Cabe ainda destacar que o Corinthians jogou a reta final do confronto com um jogador a menos após a expulsão do volante Allan. A equipe alvinegra fez um grande primeiro tempo na Argentina e até poderia sair vitoriosa caso a bola de Matheus Bidu, na trave, tivesse tido outro destino.
Corinthians e Rosario voltam a se enfrentar na próxima quinta-feira (20), às 21h30 (de Brasília), na Neo Química Arena.
Após a partida, o goleiro Hugo Souza comentou sobre o resultado e o de racismo que sofreu durante o jogo.
“Viemos com objetivo claro de não sofrer gol.

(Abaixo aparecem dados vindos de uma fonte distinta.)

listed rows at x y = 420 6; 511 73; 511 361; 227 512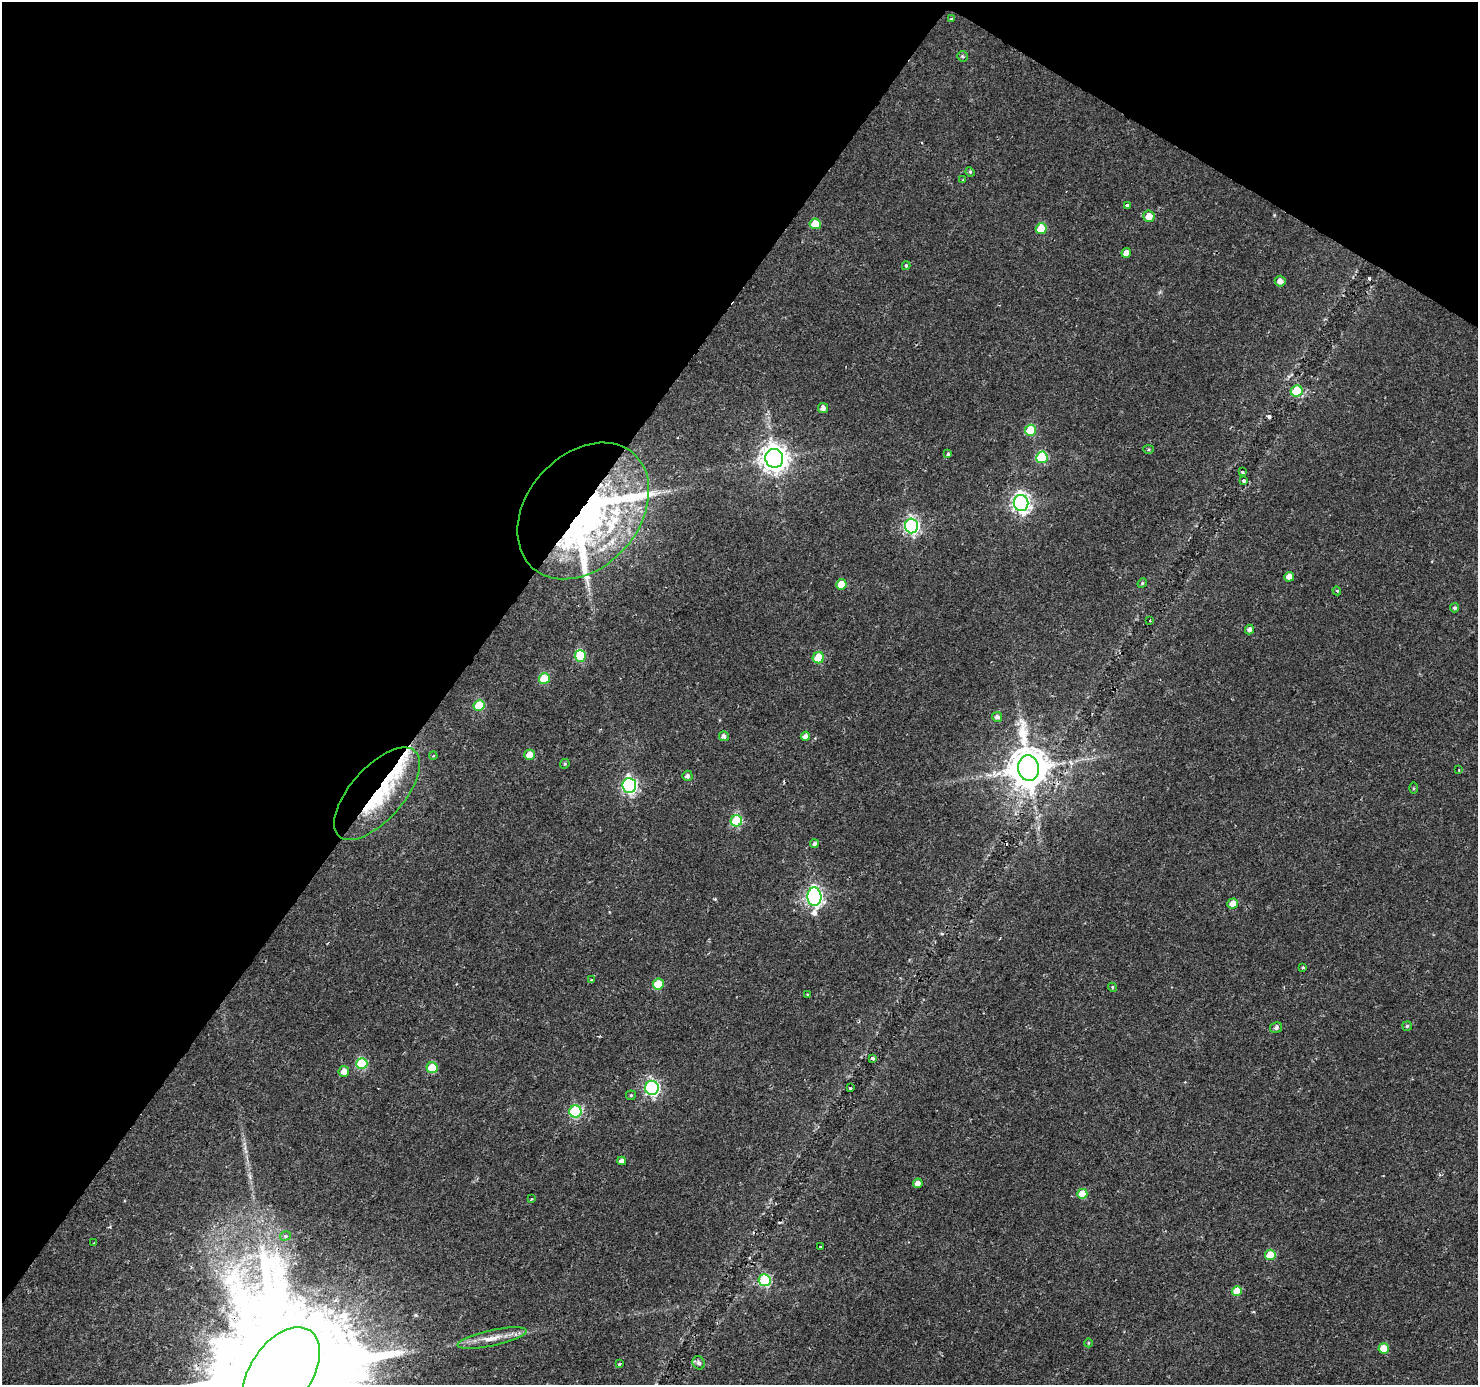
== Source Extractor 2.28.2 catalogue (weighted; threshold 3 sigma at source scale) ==
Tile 2 of 4 x 4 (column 2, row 1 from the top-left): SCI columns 1477-2952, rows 4337-5719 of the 5913 x 5973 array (HDU 1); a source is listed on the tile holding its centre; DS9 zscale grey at full resolution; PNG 1480 x 1387 px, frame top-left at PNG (2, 2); each listed source drawn as its Kron ellipse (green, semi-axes under 4 px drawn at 4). Shown black and unused: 35% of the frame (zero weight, under 2 of 3 exposures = <1% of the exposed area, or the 3 px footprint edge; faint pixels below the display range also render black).
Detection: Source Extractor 2.28.2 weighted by HDU 2 'WHT'; one run over the whole footprint, this tile lists its part. Background 0.00576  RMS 0.0025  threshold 0.0113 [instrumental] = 3 sigma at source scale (4.5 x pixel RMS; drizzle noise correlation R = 1.50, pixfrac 1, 0.0396/0.0396 arcsec/px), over >= 5 px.
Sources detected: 91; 1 inside a brighter object's white glare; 4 cosmic-ray / hot-pixel residue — neither listed nor drawn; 5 inside a brighter listed object's ellipse — not listed separately; the other 81 listed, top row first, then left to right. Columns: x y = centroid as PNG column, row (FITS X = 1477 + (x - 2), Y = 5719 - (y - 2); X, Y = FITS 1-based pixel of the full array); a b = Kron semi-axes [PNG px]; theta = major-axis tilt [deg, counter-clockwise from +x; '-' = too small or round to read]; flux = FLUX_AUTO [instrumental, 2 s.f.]
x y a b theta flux
951 19 4 3 - 0.38
963 56 5 5 - 0.39
970 172 5 4 - 0.33
963 180 3 3 - 0.31
1127 205 3 3 - 1.2
1149 216 6 5 - 3
815 224 5 5 - 5.1
1041 229 5 5 - 6.5
1126 253 5 4 - 1.8
906 266 4 3 - 0.46
1280 281 5 5 - 1.4
1297 391 6 5 - 14
823 408 5 5 - 1.1
1030 430 5 5 - 12
1149 449 5 4 - 0.32
948 454 4 4 - 0.41
1042 457 6 5 - 16
774 458 9 9 - 310
1243 472 3 3 - 0.38
1243 480 3 3 - 0.54
1021 503 8 7 - 110
583 511 76 56 49 180
912 526 7 6 - 63
1289 577 5 5 - 2.2
1142 583 5 4 - 0.32
841 584 5 5 - 3.9
1337 591 4 3 - 0.27
1455 608 4 4 - 0.53
1150 620 3 2 - 0.31
1249 629 5 4 - 0.86
580 656 6 5 - 14
818 658 6 5 - 8.9
544 679 5 5 - 10
479 705 5 5 - 9.9
997 717 5 5 - 0.85
724 736 5 4 - 0.9
805 736 5 4 - 1.2
529 755 5 5 - 3.3
433 756 4 3 - 0.25
565 764 5 4 - 0.34
1028 768 13 10 -84 830
1459 770 4 3 - 0.2
687 776 5 5 - 0.84
629 786 7 7 - 59
1413 788 5 4 - 0.27
377 794 57 26 48 25
736 821 6 5 - 16
814 844 4 4 - 0.66
814 897 9 7 -87 95
1233 904 5 5 - 2.4
1303 968 3 3 - 0.47
591 980 3 3 - 0.28
658 984 5 5 - 6.7
1112 987 4 3 - 0.32
807 994 3 3 - 0.21
1407 1026 5 4 - 0.42
1276 1028 6 5 - 0.79
873 1058 3 3 - 0.8
362 1064 6 5 - 17
432 1068 5 5 - 7.3
344 1071 5 5 - 2
652 1088 7 6 - 57
850 1088 3 3 - 0.59
631 1095 5 4 - 0.31
575 1111 6 6 - 26
622 1161 4 4 - 1.3
918 1183 5 4 - 1.4
1082 1194 5 5 - 4.8
531 1199 3 3 - 0.27
285 1236 5 4 - 0.47
94 1243 3 2 - 0.56
820 1247 3 3 - 2.4
1270 1255 5 5 - 7.5
765 1280 6 6 - 23
1237 1291 5 5 - 5
492 1338 35 8 12 3.8
1088 1343 4 3 - 0.22
1384 1348 5 5 - 4.8
699 1363 7 6 - 0.86
620 1364 4 2 - 0.39
281 1373 51 30 55 18000
Overlapping masked pixels (flux is a lower limit): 5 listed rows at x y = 1297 391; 583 511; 1028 768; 377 794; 281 1373
Isophote crosses this tile's border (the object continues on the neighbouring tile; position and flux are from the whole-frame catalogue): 1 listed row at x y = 281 1373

Queríamos a vitória, claro, mas sabemos que o resultado foi importante. Aqui é sempre assim, o jogo todo eles me chamando de macaco. É torcer para que eles um dia mudem”, disse.
O zagueiro Gustavo Henrique também se manifestou. “Tá tudo em aberto e agora é na nossa casa. A gente conta com o apoio do torcedor pra fazer um grande jogo e sair classificados”, disse.
COMO FOI ROSARIO X CORINTHIANS
O primeiro tempo em Rosário foi extremamente disputado, tenso e marcado por muita combatividade de ambas as equipes. O Rosario Central buscou pressionar apostando nas jogadas de Ángel Di María, enquanto o Corinthians tentava responder em transições rápidas e bolas paradas, tendo sua melhor chance com Matheus Bidu, que cabeceou com força e acertou o travessão argentino. A etapa inicial também ficou marcada por cartões amarelos, confusões generalizadas e reclamações intensas de arbitragem, incluindo uma checagem do VAR por possível toque de mão na área corinthiana que acabou mantendo a decisão de campo.
Na volta para o segundo tempo, o panorama seguiu intenso, com o time da casa crescendo territorialmente e empurrando o Corinthians para o campo de defesa. A partida teve momentos de forte tensão quando o goleiro Hugo Souza relatou insultos racistas vindos da torcida e jogadores se desentenderam em campo após faltas duras. Com alterações promovidas pelo técnico Fernando Diniz para oxigenar o meio-campo e tentar desafogar a saída de bola, o Timão buscou fechar os espaços diante da forte pressão argentina e das investidas perigosas puxadas por Di María e Campaz.
Apesar da pressão exercida pelo Rosario Central e das oportunidades criadas de ambos os lados ao longo dos 90 minutos — que exigiram defesas importantes de Hugo Souza e intervenções providenciais do sistema defensivo corintiano —, o placar permaneceu inalterado. O confronto na Argentina encerrou-se com um empate sem gols, refletindo o equilíbrio de forças, a forte combatividade em campo e a solidez defensiva mantida pelo Alvinegro para segurar o resultado fora de casa.